REPUBLIKA.CO.ID, JAKARTA -- al-Zahrawi juga mengembangkan teknik menutup luka yang disebut hecting pada abad ke-10. Metode menjahit luka ini biasanya dilakukan pada kulit atau jaringan tubuh yang sobek. Untuk melakukan hecting diperlukan dua alat, yaitu jarum dan benang yang dikenal dengan istilah catgut.
Catgut dibuat dari jaringan hewan. Biasanya dari usus sapi atau kambing. Zat dari dua hewan inilah yang dapat diterima oleh tubuh manusia ketika benang (catgut) tersebut menyatu dengan kulit. Apalagi dua hewan tadi halal digunakan menurut hukum Islam. Faktor kehalalan ini sangat diperhitungkan karena penemu metode hecting dengan zat catgut adalah seorang Muslim.
Dunia pun mencatat kontribusi al-Zahrawi ini. Sebuah buku yang ditulis Ingrid Hehmeyer dan Aliya Khan berjudul Islam Forgotten Contributions to Medical Science (Kontribusi Islam yang Terlupakan dalam Ilmu Pengetahuan Medis) secara tegas menyebut al-Zahrawi sebagai orang pertama yang menggunakan catgut sebagai alat untuk melakukan hecting. Buku ini diterbitkan Canadian Medical Association Journal pada 2007.
Metode hecting ia temukan saat menjabat sebagai anggota Dewan Dokter Raja Al-Hakam II pada masa kekhalifahan Umayyah di Andalusia (Spanyol sekarang). Penemuan tersebut merupakan sumbangan terbesar untuk dunia kedokteran dalam melakukan pembedahan.

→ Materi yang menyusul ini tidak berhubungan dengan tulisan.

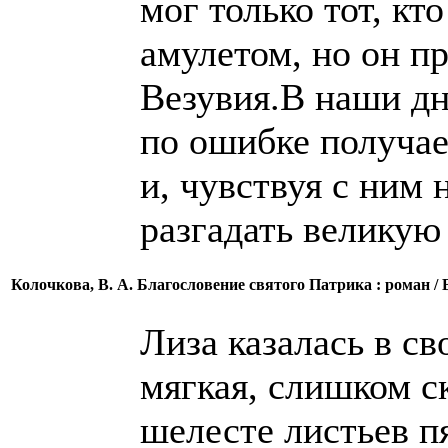
мог только тот, к
амулетом, но он п
Везувия.В наши дн
по ошибке получае
и, чувствуя с ним 
разгадать великую 
Колочкова, В. А. Благословение святого Патрика : роман /
Лиза казалась в с
мягкая, слишком с
шелесте листьев 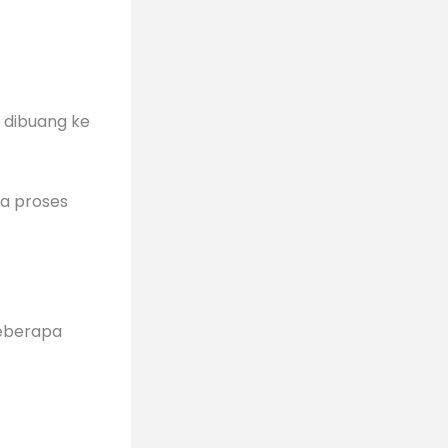
 dibuang ke
a proses
beberapa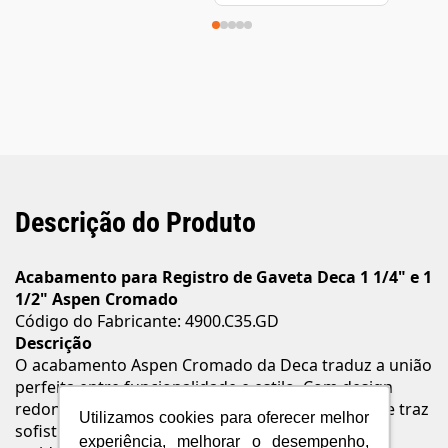
Descrição do Produto
Acabamento para Registro de Gaveta Deca 1 1/4" e 1
1/2" Aspen Cromado
Código do Fabricante: 4900.C35.GD
Descrição
O acabamento Aspen Cromado da Deca traduz a união
perfeita entre funcionalidade e estilo. Com design
redondo e acabamento polido, é uma escolha que traz
Utilizamos cookies para oferecer melhor
sofisticação e praticidade tanto para ambientes
experiência, melhorar o desempenho,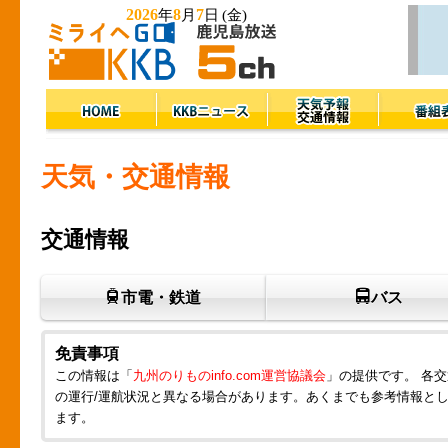
2026
8
7
年
月
日
(金)
天気・交通情報
交通情報
市電・鉄道
バス
免責事項
この情報は「
九州のりものinfo.com運営協議会
」の提供です。 各
の運行/運航状況と異なる場合があります。あくまでも参考情報と
ます。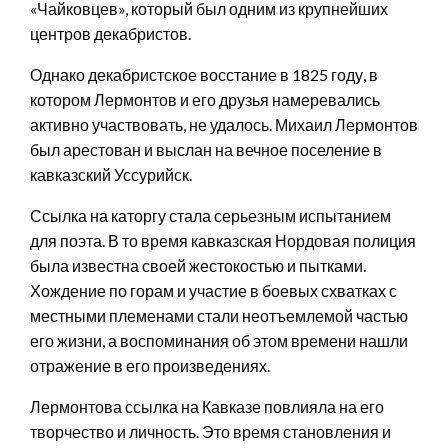
«Чайковцев», который был одним из крупнейших
центров декабристов.
Однако декабристское восстание в 1825 году, в
котором Лермонтов и его друзья намеревались
активно участвовать, не удалось. Михаил Лермонтов
был арестован и выслан на вечное поселение в
кавказский Уссурийск.
Ссылка на каторгу стала серьезным испытанием
для поэта. В то время кавказская Нордовая полиция
была известна своей жестокостью и пытками.
Хождение по горам и участие в боевых схватках с
местными племенами стали неотъемлемой частью
его жизни, а воспоминания об этом времени нашли
отражение в его произведениях.
Лермонтова ссылка на Кавказе повлияла на его
творчество и личность. Это время становления и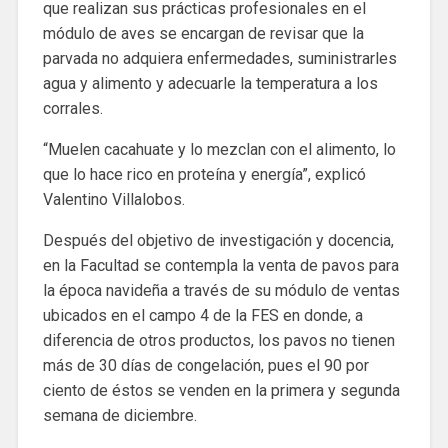
que realizan sus prácticas profesionales en el
módulo de aves se encargan de revisar que la
parvada no adquiera enfermedades, suministrarles
agua y alimento y adecuarle la temperatura a los
corrales.
“Muelen cacahuate y lo mezclan con el alimento, lo
que lo hace rico en proteína y energía”, explicó
Valentino Villalobos.
Después del objetivo de investigación y docencia,
en la Facultad se contempla la venta de pavos para
la época navideña a través de su módulo de ventas
ubicados en el campo 4 de la FES en donde, a
diferencia de otros productos, los pavos no tienen
más de 30 días de congelación, pues el 90 por
ciento de éstos se venden en la primera y segunda
semana de diciembre.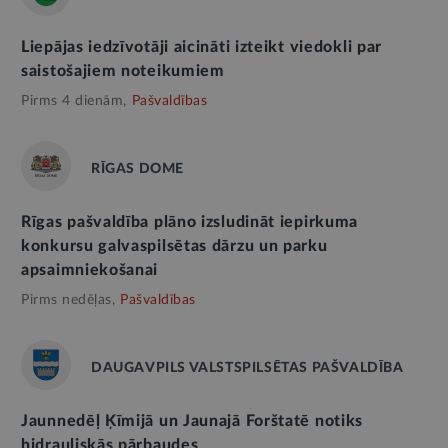
Liepājas iedzīvotāji aicināti izteikt viedokli par
saistošajiem noteikumiem
Pirms 4 dienām,
Pašvaldības
RĪGAS DOME
Rīgas pašvaldība plāno izsludināt iepirkuma
konkursu galvaspilsētas dārzu un parku
apsaimniekošanai
Pirms nedēļas,
Pašvaldības
DAUGAVPILS VALSTSPILSĒTAS PAŠVALDĪBA
Jaunnedēļ Ķīmijā un Jaunajā Forštatē notiks
hidrauliskās pārbaudes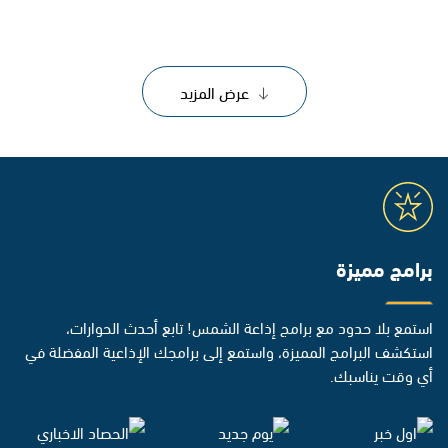
عرض المزيد
برامج مميزة
استمع بلا حدود مع برامج إذاعة الشمس! تابع أحدث الحوارات،
استكشف البرامج المميزة، واستمع إلى برامجك الإذاعية المفضلة في
أي وقت يناسبك.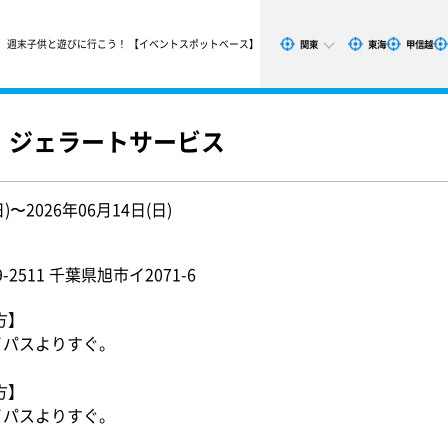
週末子供と遊びに行こう！ 【イベントスポットベース】
関東
東海
甲信越
市】ジェラートサービス
日)〜2026年06月14日(日)
2511 千葉県旭市イ2071-6
方】
イパスよりすぐ。
方】
イパスよりすぐ。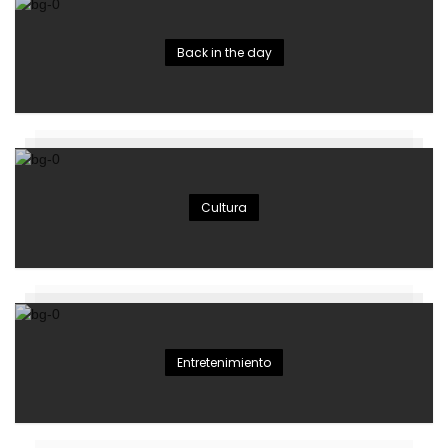
Back in the day
Cultura
Entretenimiento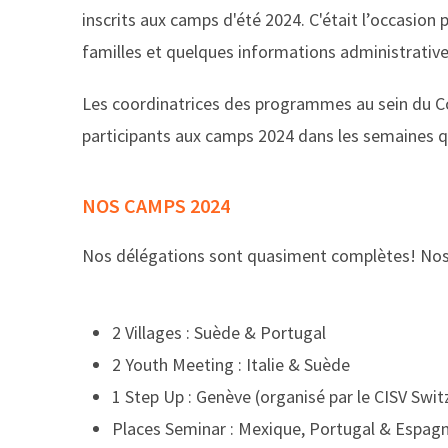
inscrits aux camps d'été 2024. C'était l’occasion 
familles et quelques informations administrative
Les coordinatrices des programmes au sein du Comi
participants aux camps 2024 dans les semaines q
NOS CAMPS 2024
Nos délégations sont quasiment complètes! Nos
2 Villages : Suède & Portugal
2 Youth Meeting : Italie & Suède
1 Step Up : Genève (organisé par le CISV Swit
Places Seminar : Mexique, Portugal & Espag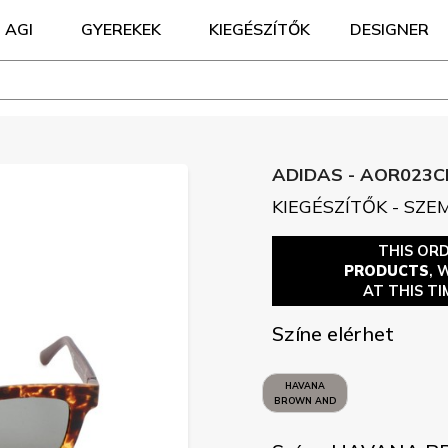
AGI
GYEREKEK
KIEGÉSZÍTŐK
DESIGNER
ADIDAS - AOR023C
KIEGÉSZÍTŐK - SZ
THIS OR
PRODUCTS
, 
AT THIS TI
Színe elérhet
HAVANA
BROWN AND
BLACK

Sebelum metode hecting ini ditemukan, pembedahan pada luka pasien dilakukan dengan cara membakar kulit atau jaringan yang terbuka. Istilah medisnya cauterization. Tindakan ini efektif menutup luka, tapi sangat menyakitkan dan mempunyai efek jangka panjang yang buruk.
Peran al-Zahrawi dalam mengembangkan ilmu kedokteran terus berlanjut. Tak hanya menemukan metode hecting dan penggunaan catgut, tokoh yang juga ahli kandungan ini juga menemukan foreceps. Ini adalah pisau bedah yang dipakai untuk mengeluarkan fetus (janin yang mati dalam kandungan).
Selain itu, ia pun membuat beragam obat pascaoperasi. Bahkan, al-Zahrawi pun bisa membuat gigi palsu dan memasangnya. Sungguh mumpuni!